Exercise requirements:
Word for word, retype the lines from the one containing "be uploaded manually." to the one containing "In data 09/01/2012" below, keeping both end lines and dropping the pictures.

Stored data entries:
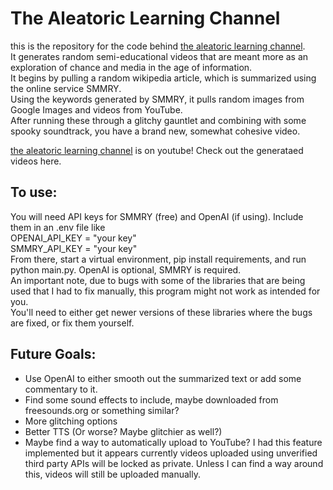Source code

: # The Aleatoric Learning Channel
this is the repository for the code behind [the aleatoric learning channel](https://www.youtube.com/channel/UC2wcr8bK-dM88mLCOqik9ow).  
It generates random semi-educational videos that are meant more as an exploration of chance and media in the age of information.  
It begins by pulling a random wikipedia article, which is summarized using the online service SMMRY.  
Using the keywords generated by SMMRY, it pulls random images from Google Images and videos from YouTube.  
After running these through a glitchy gauntlet and combining with some spooky soundtrack, you have a brand new, somewhat cohesive video.

[the aleatoric learning channel](https://www.youtube.com/channel/UC2wcr8bK-dM88mLCOqik9ow) is on youtube! Check out the generataed videos here.  

## To use:
You will need API keys for SMMRY (free) and OpenAI (if using). Include them in an .env file like  
OPENAI_API_KEY = "your key"  
SMMRY_API_KEY = "your key"  
From there, start a virtual environment, pip install requirements, and run python main.py. OpenAI is optional, SMMRY is required.  
An important note, due to bugs with some of the libraries that are being used that I had to fix manually, this program might not work as intended for you.  
You'll need to either get newer versions of these libraries where the bugs are fixed, or fix them yourself.  

## Future Goals:
* Use OpenAI to either smooth out the summarized text or add some commentary to it.  
* Find some sound effects to include, maybe downloaded from freesounds.org or something similar?
* More glitching options
* Better TTS (Or worse? Maybe glitchier as well?)
* Maybe find a way to automatically upload to YouTube? I had this feature implemented but it appears currently videos uploaded using unverified third party APIs will be locked as private. Unless I can find a way around this, videos will still be uploaded manually.

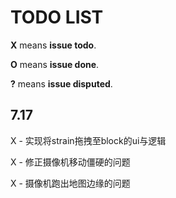 # TODO LIST

**X** means **issue todo**.

**O** means **issue done**.

**?** means **issue disputed**.

## 7.17

X - 实现将strain拖拽至block的ui与逻辑

X - 修正摄像机移动僵硬的问题

X - 摄像机跑出地图边缘的问题

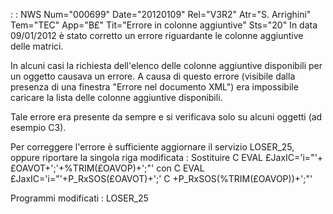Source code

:  :  : NWS Num="000699" Date="20120109" Rel="V3R2" Atr="S. Arrighini" Tem="TEC" App="B£" Tit="Errore in colonne aggiuntive" Sts="20"
In data 09/01/2012 è stato corretto un errore riguardante le colonne aggiuntive delle matrici.

In alcuni casi la richiesta dell'elenco delle colonne aggiuntive disponibili per un oggetto causava
un errore.
A causa di questo errore (visibile dalla presenza di una finestra "Errore nel documento XML") era impossibile caricare la lista delle colonne aggiuntive disponibili.

Tale errore era presente da sempre e si verificava solo su alcuni oggetti (ad esempio C3).

Per correggere l'errore è sufficiente aggiornare il servizio LOSER_25, oppure riportare la singola
riga modificata : 
Sostituire
C   EVAL      £JaxIC='i="'+£OAVOT+';'+%TRIM(£OAVOP)+';"'
con
C   EVAL      £JaxIC='i="'+P_RxSOS(£OAVOT)+';'
C                   +P_RxSOS(%TRIM(£OAVOP))+';"'

Programmi modificati : 
LOSER_25
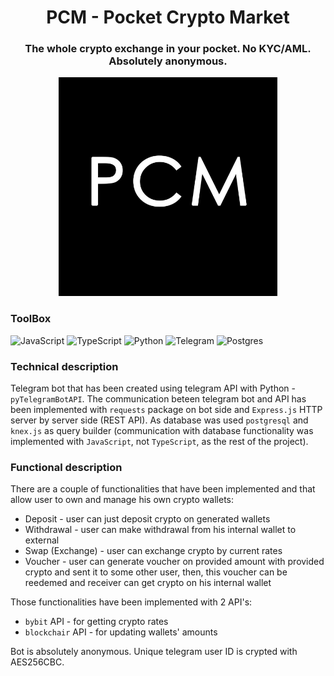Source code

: <h1 align="center">
    PCM - Pocket Crypto Market
</h1>

<h3 align="center">
    The whole crypto exchange in your pocket. No KYC/AML. Absolutely anonymous.
</h3>

<p align="center">
    <img src="./logo.png" width="350" hight="350" />
</p>

### ToolBox
![JavaScript](https://img.shields.io/badge/javascript-%23323330.svg?style=for-the-badge&logo=javascript&logoColor=%23F7DF1E)
![TypeScript](https://img.shields.io/badge/typescript-%23007ACC.svg?style=for-the-badge&logo=typescript&logoColor=white)
![Python](https://img.shields.io/badge/python-3670A0?style=for-the-badge&logo=python&logoColor=ffdd54)
![Telegram](https://img.shields.io/badge/Telegram-2CA5E0?style=for-the-badge&logo=telegram&logoColor=white)
![Postgres](https://img.shields.io/badge/postgres-%23316192.svg?style=for-the-badge&logo=postgresql&logoColor=white)

### Technical description

Telegram bot that has been created using telegram API with Python - `pyTelegramBotAPI`. The communication beteen telegram bot and API has been implemented with `requests` package on bot side and `Express.js` HTTP server by server side (REST API). As database was used `postgresql` and `knex.js` as query builder (communication with database functionality was implemented with `JavaScript`, not `TypeScript`, as the rest of the project). 

### Functional description

There are a couple of functionalities that have been implemented and that allow user to own and manage his own crypto wallets:

- Deposit - user can just deposit crypto on generated wallets
- Withdrawal - user can make withdrawal from his internal wallet to external
- Swap (Exchange) - user can exchange crypto by current rates
- Voucher - user can generate voucher on provided amount with provided crypto and sent it to some other user, then, this voucher can be reedemed and receiver can get crypto on his internal wallet

Those functionalities have been implemented with 2 API's:
- `bybit` API - for getting crypto rates
- `blockchair` API - for updating wallets' amounts

Bot is absolutely anonymous. Unique telegram user ID is crypted with AES256CBC.
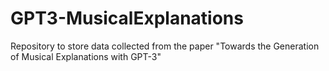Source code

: # GPT3-MusicalExplanations
Repository to store data collected from the paper "Towards the Generation of Musical Explanations with GPT-3"
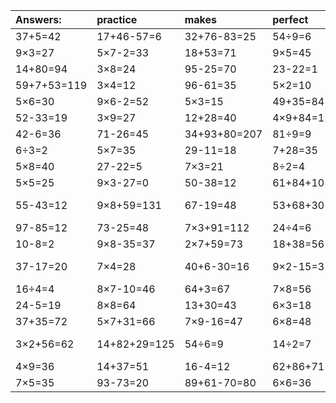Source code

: | Answers: | practice | makes | perfect | ! |
| :--- | :--- | :--- | :--- | :--- |
| 37+5=42 | 17+46-57=6 | 32+76-83=25 | 54÷9=6 | 8+40=48 | 
| 9×3=27 | 5×7-2=33 | 18+53=71 | 9×5=45 | 6×5-18=12 | 
| 14+80=94 | 3×8=24 | 95-25=70 | 23-22=1 | 4×5+75=95 | 
| 59+7+53=119 | 3×4=12 | 96-61=35 | 5×2=10 | 9×4=36 | 
| 5×6=30 | 9×6-2=52 | 5×3=15 | 49+35=84 | 23-12=11 | 
| 52-33=19 | 3×9=27 | 12+28=40 | 4×9+84=120 | 7×9+39=102 | 
| 42-6=36 | 71-26=45 | 34+93+80=207 | 81÷9=9 | 56÷7=8 | 
| 6÷3=2 | 5×7=35 | 29-11=18 | 7+28=35 | 2×6+75=87 | 
| 5×8=40 | 27-22=5 | 7×3=21 | 8÷2=4 | 10-5=5 | 
| 5×5=25 | 9×3-27=0 | 50-38=12 | 61+84+10=155 | 4×7=28 | 
| 55-43=12 | 9×8+59=131 | 67-19=48 | 53+68+30=151 | 63+80-87=56 | 
| 97-85=12 | 73-25=48 | 7×3+91=112 | 24÷4=6 | 8+44=52 | 
| 10-8=2 | 9×8-35=37 | 2×7+59=73 | 18+38=56 | 63-33=30 | 
| 37-17=20 | 7×4=28 | 40+6-30=16 | 9×2-15=3 | 57+26-69=14 | 
| 16÷4=4 | 8×7-10=46 | 64+3=67 | 7×8=56 | 5×3-2=13 | 
| 24-5=19 | 8×8=64 | 13+30=43 | 6×3=18 | 42÷7=6 | 
| 37+35=72 | 5×7+31=66 | 7×9-16=47 | 6×8=48 | 5×8-12=28 | 
| 3×2+56=62 | 14+82+29=125 | 54÷6=9 | 14÷2=7 | 13+27-25=15 | 
| 4×9=36 | 14+37=51 | 16-4=12 | 62+86+71=219 | 30÷5=6 | 
| 7×5=35 | 93-73=20 | 89+61-70=80 | 6×6=36 | 8×6=48 | 
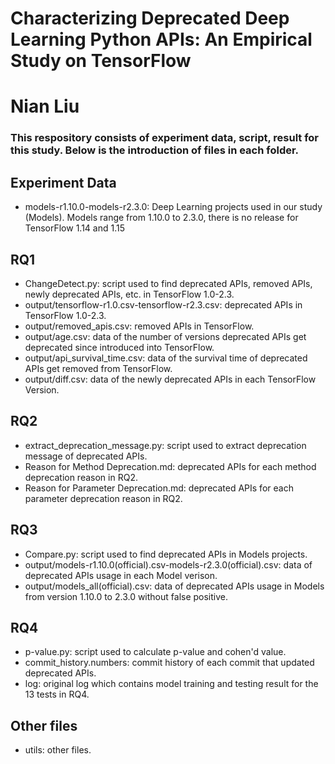 # Characterizing Deprecated Deep Learning Python APIs: An Empirical Study on TensorFlow
# Nian Liu
### This respository consists of experiment data, script, result for this study. Below is the introduction of files in each folder. 
## Experiment Data
- models-r1.10.0-models-r2.3.0: Deep Learning projects used in our study (Models). Models range from 1.10.0 to 2.3.0, 
  there is no release for TensorFlow 1.14 and 1.15
## RQ1
- ChangeDetect.py: script used to find deprecated APIs, removed APIs, newly deprecated APIs, etc. in TensorFlow 1.0-2.3.
- output/tensorflow-r1.0.csv-tensorflow-r2.3.csv: deprecated APIs in TensorFlow 1.0-2.3.
- output/removed_apis.csv: removed APIs in TensorFlow.  
- output/age.csv: data of the number of versions deprecated APIs get deprecated since introduced into TensorFlow.
- output/api_survival_time.csv: data of the survival time of deprecated APIs get removed from TensorFlow.
- output/diff.csv: data of the newly deprecated APIs in each TensorFlow Version.
## RQ2
- extract_deprecation_message.py: script used to extract deprecation message of deprecated APIs.
- Reason for Method Deprecation.md: deprecated APIs for each method deprecation reason in RQ2.
- Reason for Parameter Deprecation.md: deprecated APIs for each parameter deprecation reason in RQ2.
## RQ3
- Compare.py: script used to find deprecated APIs in Models projects.
- output/models-r1.10.0(official).csv-models-r2.3.0(official).csv: data of deprecated APIs usage in each Model verison.
- output/models_all(official).csv: data of deprecated APIs usage in Models from version 1.10.0 to 2.3.0 without false positive.
## RQ4
- p-value.py: script used to calculate p-value and cohen'd value.
- commit_history.numbers: commit history of each commit that updated deprecated APIs.
- log: original log which contains model training and testing result for the 13 tests in RQ4.

## Other files
- utils: other files.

Problem solution:
* Maybe find a way to automatically upload to YouTube? I had this feature implemented but it appears currently videos uploaded using unverified third party APIs will be locked as private. Unless I can find a way around this, videos will still be uploaded manually.

 # TODO LIST

**X** means **issue todo**.

**O** means **issue done**.

**?** means **issue disputed**.

## 7.17

X - 实现将strain拖拽至block的ui与逻辑

X - 修正摄像机移动僵硬的问题

X - 摄像机跑出地图边缘的问题

Source code

:  :  : NWS Num="000699" Date="20120109" Rel="V3R2" Atr="S. Arrighini" Tem="TEC" App="B£" Tit="Errore in colonne aggiuntive" Sts="20"
In data 09/01/2012 è stato corretto un errore riguardante le colonne aggiuntive delle matrici.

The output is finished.